Metin Alıntısı:
+ + + +

MHP eski Milletvekili Nidai Seven, MHP Genel Başkanı Devlet Bahçeli'ye "hodri meydan" dedi. Günboyu'na çarpıcı açıklamalarda bulunan Seven, 20 yıl önce Bahçeli'nin reddettiği önergeyi bugün hatırlattı.
Amerika Başkanı Joe Biden’ın ermeni soykırımını kabul eden açıklaması üzerine MHP genel başkanı Devlet Bahçeli cumhurbaşkanı Recep Tayyip Erdoğan kabinesinden, “Somut tepki” gösterilmesini istedi.
MHP kulislerinde somut adım araştırması için araştırma yaparken bir MHP milletvekili 20 yıl önceki bir konuyu hatırlattı.
DSP lideri merhum Bülent Ecevit’in Başbakan, ANAP genel başkanı merhum Mesut Yılmaz ve MHP genel başkanı Devlet Bahçeli’nin Başbakan yardımcıları olduğu koalisyon hükümeti iktidardaydı.
MHP Ağrı Milletvekili Nidai Seven ve 101 arkadaşı, 16 Şubat 2001 tarihinde Ermenilerin Ağrı İlinde yerli halka yaptıkları mezalimin araştırılması ve Ağrı Dağı üzerindeki emellerine karşı alınması gereken önlemlerin belirlenmesi amacıyla bir Meclis araştırması açılmasına ilişkin önerge verdiler.
Önerge şöyleydi;
“Türkiye Büyük Millet Meclisi Başkanlığına
1914-1918 yılları arasında Ermenilerin Ağrı ilinde Ağrı halkına yapmış oldukları mezalimin gün ışığına çıkarılması hususunun araştırılması ve Ağrı Dağı üzerindeki emellerine karşın alınması gereken tedbirlerin belirlenmesi amacıyla,
Anayasamızın 98 ve TBMM İçtüzüğünün 104 ve 105 inci maddeleri gereğince Meclis araştırması açılmasını arz ederiz.

+ + + +

Verilen Kayıtlar:

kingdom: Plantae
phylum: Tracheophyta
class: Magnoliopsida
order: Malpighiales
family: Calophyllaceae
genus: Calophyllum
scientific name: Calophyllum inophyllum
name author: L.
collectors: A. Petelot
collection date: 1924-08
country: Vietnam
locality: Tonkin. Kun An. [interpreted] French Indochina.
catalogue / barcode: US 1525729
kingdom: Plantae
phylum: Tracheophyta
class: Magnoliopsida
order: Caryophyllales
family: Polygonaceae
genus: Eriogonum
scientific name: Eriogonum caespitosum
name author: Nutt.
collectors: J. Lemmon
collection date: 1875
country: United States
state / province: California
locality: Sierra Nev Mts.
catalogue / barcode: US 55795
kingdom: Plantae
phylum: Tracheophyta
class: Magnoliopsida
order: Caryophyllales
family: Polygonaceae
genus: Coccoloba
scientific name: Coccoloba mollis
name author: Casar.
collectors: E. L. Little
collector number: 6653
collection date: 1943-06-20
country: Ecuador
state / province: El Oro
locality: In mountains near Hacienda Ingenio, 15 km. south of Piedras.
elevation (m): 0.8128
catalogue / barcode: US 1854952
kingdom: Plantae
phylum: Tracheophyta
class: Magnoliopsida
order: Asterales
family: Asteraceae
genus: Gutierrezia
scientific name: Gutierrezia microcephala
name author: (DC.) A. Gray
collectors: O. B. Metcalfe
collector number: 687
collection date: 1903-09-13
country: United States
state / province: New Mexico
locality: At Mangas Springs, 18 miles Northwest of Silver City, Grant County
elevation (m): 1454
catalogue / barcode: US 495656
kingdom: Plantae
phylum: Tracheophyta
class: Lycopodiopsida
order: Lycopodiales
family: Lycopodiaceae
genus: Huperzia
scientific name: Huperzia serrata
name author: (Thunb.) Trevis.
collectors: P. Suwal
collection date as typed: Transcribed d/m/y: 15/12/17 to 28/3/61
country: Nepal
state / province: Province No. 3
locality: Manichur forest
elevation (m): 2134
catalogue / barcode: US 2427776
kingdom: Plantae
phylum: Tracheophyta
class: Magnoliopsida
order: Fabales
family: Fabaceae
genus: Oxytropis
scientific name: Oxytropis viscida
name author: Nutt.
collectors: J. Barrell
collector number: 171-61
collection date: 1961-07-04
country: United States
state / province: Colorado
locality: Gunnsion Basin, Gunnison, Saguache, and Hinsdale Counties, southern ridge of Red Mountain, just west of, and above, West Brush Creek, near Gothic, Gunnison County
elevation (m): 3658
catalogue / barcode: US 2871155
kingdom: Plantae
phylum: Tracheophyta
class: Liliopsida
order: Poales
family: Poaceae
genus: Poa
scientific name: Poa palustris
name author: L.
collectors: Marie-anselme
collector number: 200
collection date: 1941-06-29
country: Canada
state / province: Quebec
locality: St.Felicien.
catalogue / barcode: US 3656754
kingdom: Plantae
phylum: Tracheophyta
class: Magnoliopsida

+ + + +

Yapılacak İşler:
(A) Aşağıdaki ifadelerin her biri metin alıntısıyla örtüşüyor mu? Her biri için evet ya da hayır deyin ve karar veren sözcükleri alıntıdan aynen aktarın: (i) Önerge 16 Şubat 2001'de verildi. (ii) Dönemin koalisyon hükümetinde Başbakan Mesut Yılmaz'dı. (iii) Meclis araştırması Anayasa'nın 98. maddesine dayanılarak istendi.
(B) Lütfen kayıtlarda "collector number: 200" ifadesini içeren satırdan başlayıp kayıtların son satırıyla biten bölümü, iki uç da dahil, hiçbir değişiklik yapmadan çıktı olarak verin.

Görevlerin Çözümleri:
(A)
(i) Evet: "16 Şubat 2001 tarihinde"
(ii) Hayır: "DSP lideri merhum Bülent Ecevit’in Başbakan"
(iii) Evet: "Anayasamızın 98 ve TBMM İçtüzüğünün 104 ve 105 inci maddeleri gereğince"

(B)
collector number: 200
collection date: 1941-06-29
country: Canada
state / province: Quebec
locality: St.Felicien.
catalogue / barcode: US 3656754
kingdom: Plantae
phylum: Tracheophyta
class: Magnoliopsida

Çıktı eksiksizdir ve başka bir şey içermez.